Berakhir?

186 12 4
                                    

"YUHUUU!!! MORNING SEMUAA!!!!!! AYOK LARI PAGI BARENG ORANG GANTENG!" Younghoon merentangkan tangannya lebar-lebar di ruang tamu. Matanya memejam. Merasakan hawa-hawa pagi yang sejuk.

Angin sepoy-sepoy menerobos lewat jendela yang sudah Papahnya buka beberapa menit yang lalu. Nggak lupa juga aroma dari masakan Papah yang selalu sukses bikin si abang kelaperan.

"Kamu kenapa sih, Bang? Masih pagi juga." Sambil menaruh piring terakhir nasi goreng di meja makan. Sejenak beliau menghembuskan nafas lalu tangannya mengusap peluh di dahi.

"Bangunin adek-adek kamu. Apalagi Sunwoo. Dia dari kemarin belum makan." Titah Papah sambil membuka celemeknya.

Younghoon mengangguk patuh. Dia dengan segera berlari ke arah kamar Juyeon. Soalnya emang kamar Juyeon yang paling dekat ke dapur.

"PERMISI! YUHU! KAK! BANGUN KAK! UDAH SORE INI!!!"

Pintu yang tertutup itu digedor oleh Younghoon. Gerakannya yang acak membuat suara bising yang sungguh memekakan telinga.

"ABANGKE! BERISIK!" Teriak Sunwoo yang sudah berada di ambang pintu. Nggak lupa sama muka asemnya. "Bisa nggak sih biasa aja?!"

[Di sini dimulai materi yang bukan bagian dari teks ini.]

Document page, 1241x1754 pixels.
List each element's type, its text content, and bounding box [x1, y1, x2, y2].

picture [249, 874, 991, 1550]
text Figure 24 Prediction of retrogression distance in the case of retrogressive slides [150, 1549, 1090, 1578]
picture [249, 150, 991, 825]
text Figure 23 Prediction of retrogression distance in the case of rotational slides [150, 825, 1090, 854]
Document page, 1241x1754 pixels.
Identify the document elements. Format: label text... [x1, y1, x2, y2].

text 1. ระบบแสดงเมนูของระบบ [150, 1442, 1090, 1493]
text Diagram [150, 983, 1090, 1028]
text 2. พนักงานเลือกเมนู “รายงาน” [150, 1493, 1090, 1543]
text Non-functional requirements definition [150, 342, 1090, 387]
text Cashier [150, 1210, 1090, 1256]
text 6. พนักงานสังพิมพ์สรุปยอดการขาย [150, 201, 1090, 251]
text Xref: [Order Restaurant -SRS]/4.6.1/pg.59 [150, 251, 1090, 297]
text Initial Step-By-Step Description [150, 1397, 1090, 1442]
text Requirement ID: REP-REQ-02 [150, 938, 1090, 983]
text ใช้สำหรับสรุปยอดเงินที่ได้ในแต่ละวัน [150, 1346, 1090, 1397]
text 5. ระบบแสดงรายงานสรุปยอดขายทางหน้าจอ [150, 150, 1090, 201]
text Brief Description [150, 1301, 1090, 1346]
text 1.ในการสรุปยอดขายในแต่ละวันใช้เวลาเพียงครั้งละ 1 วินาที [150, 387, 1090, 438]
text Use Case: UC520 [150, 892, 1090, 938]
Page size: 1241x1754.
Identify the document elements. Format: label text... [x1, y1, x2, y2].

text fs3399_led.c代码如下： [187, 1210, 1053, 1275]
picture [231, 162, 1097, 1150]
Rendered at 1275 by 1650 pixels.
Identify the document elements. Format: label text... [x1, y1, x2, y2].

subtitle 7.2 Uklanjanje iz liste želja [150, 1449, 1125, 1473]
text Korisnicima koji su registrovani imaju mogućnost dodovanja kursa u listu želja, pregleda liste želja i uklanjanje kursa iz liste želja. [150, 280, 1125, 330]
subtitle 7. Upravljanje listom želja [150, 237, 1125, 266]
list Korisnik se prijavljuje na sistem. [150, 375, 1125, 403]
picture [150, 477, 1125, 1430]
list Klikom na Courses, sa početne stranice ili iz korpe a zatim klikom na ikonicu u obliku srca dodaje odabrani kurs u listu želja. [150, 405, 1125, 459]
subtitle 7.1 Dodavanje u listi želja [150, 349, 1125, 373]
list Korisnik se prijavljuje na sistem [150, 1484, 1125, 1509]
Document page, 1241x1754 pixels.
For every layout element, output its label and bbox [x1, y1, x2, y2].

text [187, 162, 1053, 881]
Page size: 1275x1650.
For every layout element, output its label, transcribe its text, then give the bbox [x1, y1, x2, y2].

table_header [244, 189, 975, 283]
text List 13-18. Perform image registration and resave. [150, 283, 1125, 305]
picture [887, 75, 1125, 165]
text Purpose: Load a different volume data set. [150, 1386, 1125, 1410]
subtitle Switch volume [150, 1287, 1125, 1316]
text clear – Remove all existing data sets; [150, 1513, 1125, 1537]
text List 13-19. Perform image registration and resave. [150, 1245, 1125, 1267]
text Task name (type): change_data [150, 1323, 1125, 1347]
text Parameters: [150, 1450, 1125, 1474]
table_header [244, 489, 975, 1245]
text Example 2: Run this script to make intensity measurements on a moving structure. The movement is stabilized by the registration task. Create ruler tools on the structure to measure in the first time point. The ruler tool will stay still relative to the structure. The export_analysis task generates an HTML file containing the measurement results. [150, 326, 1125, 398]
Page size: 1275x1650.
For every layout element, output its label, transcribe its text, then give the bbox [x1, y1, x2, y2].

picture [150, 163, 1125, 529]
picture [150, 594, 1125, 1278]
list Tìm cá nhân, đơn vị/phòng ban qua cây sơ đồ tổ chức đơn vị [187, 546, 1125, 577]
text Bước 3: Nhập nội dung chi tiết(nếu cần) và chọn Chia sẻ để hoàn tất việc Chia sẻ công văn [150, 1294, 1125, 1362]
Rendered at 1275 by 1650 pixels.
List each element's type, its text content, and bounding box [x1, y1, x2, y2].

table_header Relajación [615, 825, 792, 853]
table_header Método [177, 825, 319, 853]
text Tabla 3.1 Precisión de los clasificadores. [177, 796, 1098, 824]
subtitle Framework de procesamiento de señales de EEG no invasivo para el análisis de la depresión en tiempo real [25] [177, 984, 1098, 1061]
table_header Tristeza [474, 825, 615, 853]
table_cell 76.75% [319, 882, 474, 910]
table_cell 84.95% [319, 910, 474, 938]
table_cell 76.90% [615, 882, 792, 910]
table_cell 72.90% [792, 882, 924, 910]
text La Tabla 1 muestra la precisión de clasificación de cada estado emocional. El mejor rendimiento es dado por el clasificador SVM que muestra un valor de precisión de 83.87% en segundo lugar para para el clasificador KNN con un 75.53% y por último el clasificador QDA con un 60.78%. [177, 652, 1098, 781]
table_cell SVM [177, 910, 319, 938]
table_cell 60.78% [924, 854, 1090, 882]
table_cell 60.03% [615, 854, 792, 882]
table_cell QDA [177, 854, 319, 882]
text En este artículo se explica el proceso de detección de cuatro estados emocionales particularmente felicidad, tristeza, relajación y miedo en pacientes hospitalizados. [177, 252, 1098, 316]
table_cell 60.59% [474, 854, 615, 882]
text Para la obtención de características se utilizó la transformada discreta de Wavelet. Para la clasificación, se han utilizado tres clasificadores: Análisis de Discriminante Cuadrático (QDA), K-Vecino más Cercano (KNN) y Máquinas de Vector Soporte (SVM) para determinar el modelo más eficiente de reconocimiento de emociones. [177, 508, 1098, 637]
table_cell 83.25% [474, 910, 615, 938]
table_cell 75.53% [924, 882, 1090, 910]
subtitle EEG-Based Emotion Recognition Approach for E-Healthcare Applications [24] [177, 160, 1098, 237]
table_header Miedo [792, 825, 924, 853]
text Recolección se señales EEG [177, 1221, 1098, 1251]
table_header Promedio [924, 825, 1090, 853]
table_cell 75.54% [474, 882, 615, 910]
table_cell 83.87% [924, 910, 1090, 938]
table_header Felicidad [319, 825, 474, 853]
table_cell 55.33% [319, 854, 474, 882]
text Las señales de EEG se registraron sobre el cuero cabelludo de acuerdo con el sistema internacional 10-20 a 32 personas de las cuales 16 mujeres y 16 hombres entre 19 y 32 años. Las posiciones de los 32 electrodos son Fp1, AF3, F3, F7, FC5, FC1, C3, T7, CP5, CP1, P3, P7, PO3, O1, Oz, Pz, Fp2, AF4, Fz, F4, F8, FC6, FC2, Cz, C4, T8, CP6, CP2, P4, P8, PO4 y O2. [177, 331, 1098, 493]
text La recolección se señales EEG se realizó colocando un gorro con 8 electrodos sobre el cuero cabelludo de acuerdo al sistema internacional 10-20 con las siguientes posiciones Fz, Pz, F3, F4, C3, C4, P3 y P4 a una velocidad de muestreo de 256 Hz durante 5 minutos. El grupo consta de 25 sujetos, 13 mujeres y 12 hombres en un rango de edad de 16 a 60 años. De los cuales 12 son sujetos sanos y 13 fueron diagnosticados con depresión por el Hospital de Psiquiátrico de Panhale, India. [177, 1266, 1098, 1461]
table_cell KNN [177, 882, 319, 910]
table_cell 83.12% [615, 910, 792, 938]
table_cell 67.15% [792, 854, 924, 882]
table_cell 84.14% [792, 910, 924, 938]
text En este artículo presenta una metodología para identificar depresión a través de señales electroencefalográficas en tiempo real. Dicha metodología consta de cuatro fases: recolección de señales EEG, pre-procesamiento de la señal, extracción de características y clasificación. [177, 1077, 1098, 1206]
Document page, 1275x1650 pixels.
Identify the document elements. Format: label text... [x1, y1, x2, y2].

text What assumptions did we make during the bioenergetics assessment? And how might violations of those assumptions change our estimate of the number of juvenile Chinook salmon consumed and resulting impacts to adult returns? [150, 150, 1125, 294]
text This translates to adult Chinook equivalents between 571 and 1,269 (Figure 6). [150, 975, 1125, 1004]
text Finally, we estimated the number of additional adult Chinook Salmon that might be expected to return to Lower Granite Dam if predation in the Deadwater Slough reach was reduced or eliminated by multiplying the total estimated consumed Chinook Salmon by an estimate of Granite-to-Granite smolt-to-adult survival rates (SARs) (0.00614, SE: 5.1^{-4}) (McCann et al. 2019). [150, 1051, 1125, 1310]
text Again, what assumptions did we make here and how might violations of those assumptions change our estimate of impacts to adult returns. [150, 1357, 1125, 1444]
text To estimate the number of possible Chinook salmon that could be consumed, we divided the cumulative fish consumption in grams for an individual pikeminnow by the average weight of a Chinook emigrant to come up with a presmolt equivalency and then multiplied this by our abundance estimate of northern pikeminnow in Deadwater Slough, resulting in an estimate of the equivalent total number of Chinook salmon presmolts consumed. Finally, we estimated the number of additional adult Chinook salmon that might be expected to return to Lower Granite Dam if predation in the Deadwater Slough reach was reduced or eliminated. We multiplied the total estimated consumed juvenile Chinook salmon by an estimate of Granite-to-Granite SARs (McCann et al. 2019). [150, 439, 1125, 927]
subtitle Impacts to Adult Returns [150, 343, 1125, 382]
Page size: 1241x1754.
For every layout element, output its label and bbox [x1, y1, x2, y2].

Abang terkekeh. Dia berjalan ke arah adiknya yang lagi masang muka merajuk itu. "Naiseuuu!! Sekarang adek bantuin abang ngebangunin si kakak oke?"

"Ga." Tolak Sunwoo singkat, padat dan jelas. Tubuhnya langsung melengos begitu saja. Ninggalin Younghoon yang nahan dendam di batinnya.

"Sabar, masih pagii..." Batin Younghoon menjerit-jerit.

Nggak melepaskan senyum manisnya. Dia mulai ketuk pintu kamar Juyeon lagi. Adiknya yang pertama itu emang agak susah kalo di bangunin.

"Kakak, bangun." Suara ketukan pintu kali ini tidak sebrutal tadi. Lebih pelan dan lebih manusiawi. "Kakak?"

Karena nggak juga dapet jawaban Younghoon buka pintu kamar Juyeon. Sialnya ternyata pintu kamar itu nggak dikunci.

"Kok gue geblek banget yah?" Gumam Abang lalu tersenyum miris. Langkah kakinya mulai memasuki kamar Juyeon.

Di sisa perjalanannya hidung Younghoon mengkerut saat mencium aroma-aroma yang sungguh tidak sedap untuk di hirup. Telapak tangannya mengibas-ngibas di udara.

"Eh, abang? Kenapa?" Juyeon keluar dari kamar mandinya dengan wajah yang sudah di basuh. "Gue tadi cuci muka dulu. Ini mau keluar kok. Yok! Mau bareng?"

Juyeon yang mulanya narik tangan abangnya terdiam membeku saat merasakan tatapan tajam sang anak pertama.

"Berani lo sekarang ngerokok di dalem kamar?" Suara Younghoon memberat. Matanya memicing. Mencoba mengintimidasi Juyeon.

"Yaelah, Bang! Namanya juga anak cowok." Balas Juyeon tampak tak perduli. Kakinya melangkah ke arah kasurnya yang belum dia rapihkan.

Juyeon membaringkan tubuhnya di kasur. Younghoon berjalan mendekat, menarik kursi di dekat meja belajar Juyeon lalu mendudukkan tubuhnya di sana.

"Kenapa?"

Kepala Juyeon menoleh pada sang abang yang duduk di kursi. Jarak antar kasur dan meja belajar tak terlalu jauh. Membuat keduanya masih bisa mendengar suara lawan bicaranya.

"Nakal." Lagi, Younghoon kembali membuka pembicaraan. Dia melirik sang adik pertama yang malah bergeming di tempatnya.

Juyeon itu anaknya bebas. Bahkan dia sudah diizinkan merokok oleh papah saat masih sekolah menengah atas kelas 10. Kadang Younghoon iri sama Juyeon, adiknya itu bisa milih apa yang dia suka. Sedangkan dia? Dipaksa untuk menjadi yang terbaik agar menjadi contoh bagi adiknya.